**What is required**
Below is a listing. Gather each line of it that contains "innovation".

··· Data for review ···

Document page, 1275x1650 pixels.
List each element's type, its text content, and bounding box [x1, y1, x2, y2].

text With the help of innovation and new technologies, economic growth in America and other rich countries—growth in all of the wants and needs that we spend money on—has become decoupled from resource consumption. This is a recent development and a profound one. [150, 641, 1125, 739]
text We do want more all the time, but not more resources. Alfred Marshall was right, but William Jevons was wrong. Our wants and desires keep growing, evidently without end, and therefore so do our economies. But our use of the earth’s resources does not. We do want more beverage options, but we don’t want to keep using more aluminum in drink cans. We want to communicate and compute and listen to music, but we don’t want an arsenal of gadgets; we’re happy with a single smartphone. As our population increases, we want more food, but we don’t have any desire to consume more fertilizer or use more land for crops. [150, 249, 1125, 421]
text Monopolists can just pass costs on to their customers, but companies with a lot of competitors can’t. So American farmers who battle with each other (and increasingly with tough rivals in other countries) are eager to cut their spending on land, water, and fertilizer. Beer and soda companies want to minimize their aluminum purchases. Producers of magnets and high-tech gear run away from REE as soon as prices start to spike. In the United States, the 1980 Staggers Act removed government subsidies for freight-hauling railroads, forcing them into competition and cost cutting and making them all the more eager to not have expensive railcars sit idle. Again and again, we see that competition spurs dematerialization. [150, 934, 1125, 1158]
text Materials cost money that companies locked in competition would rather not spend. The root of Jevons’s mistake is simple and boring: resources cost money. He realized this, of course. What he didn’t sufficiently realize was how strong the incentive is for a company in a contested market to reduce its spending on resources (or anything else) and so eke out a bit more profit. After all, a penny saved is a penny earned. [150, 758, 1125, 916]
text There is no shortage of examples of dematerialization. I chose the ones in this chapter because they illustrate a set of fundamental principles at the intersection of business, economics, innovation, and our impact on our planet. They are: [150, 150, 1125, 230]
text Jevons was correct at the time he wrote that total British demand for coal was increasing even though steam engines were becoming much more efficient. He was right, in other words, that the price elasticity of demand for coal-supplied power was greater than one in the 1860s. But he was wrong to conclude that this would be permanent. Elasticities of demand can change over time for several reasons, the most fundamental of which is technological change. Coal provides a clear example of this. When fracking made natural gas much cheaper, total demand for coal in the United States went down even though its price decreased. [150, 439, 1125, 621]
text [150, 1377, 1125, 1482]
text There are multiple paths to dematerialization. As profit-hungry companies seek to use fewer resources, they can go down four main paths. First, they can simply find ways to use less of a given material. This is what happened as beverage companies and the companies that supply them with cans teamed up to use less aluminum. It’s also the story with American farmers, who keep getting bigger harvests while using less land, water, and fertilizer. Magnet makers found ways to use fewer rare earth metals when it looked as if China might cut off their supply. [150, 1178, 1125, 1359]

···

**Result**
text With the help of innovation and new technologies, economic growth in America and other rich countries—growth in all of the wants and needs that we spend money on—has become decoupled from resource consumption. This is a recent development and a profound one. [150, 641, 1125, 739]
text There is no shortage of examples of dematerialization. I chose the ones in this chapter because they illustrate a set of fundamental principles at the intersection of business, economics, innovation, and our impact on our planet. They are: [150, 150, 1125, 230]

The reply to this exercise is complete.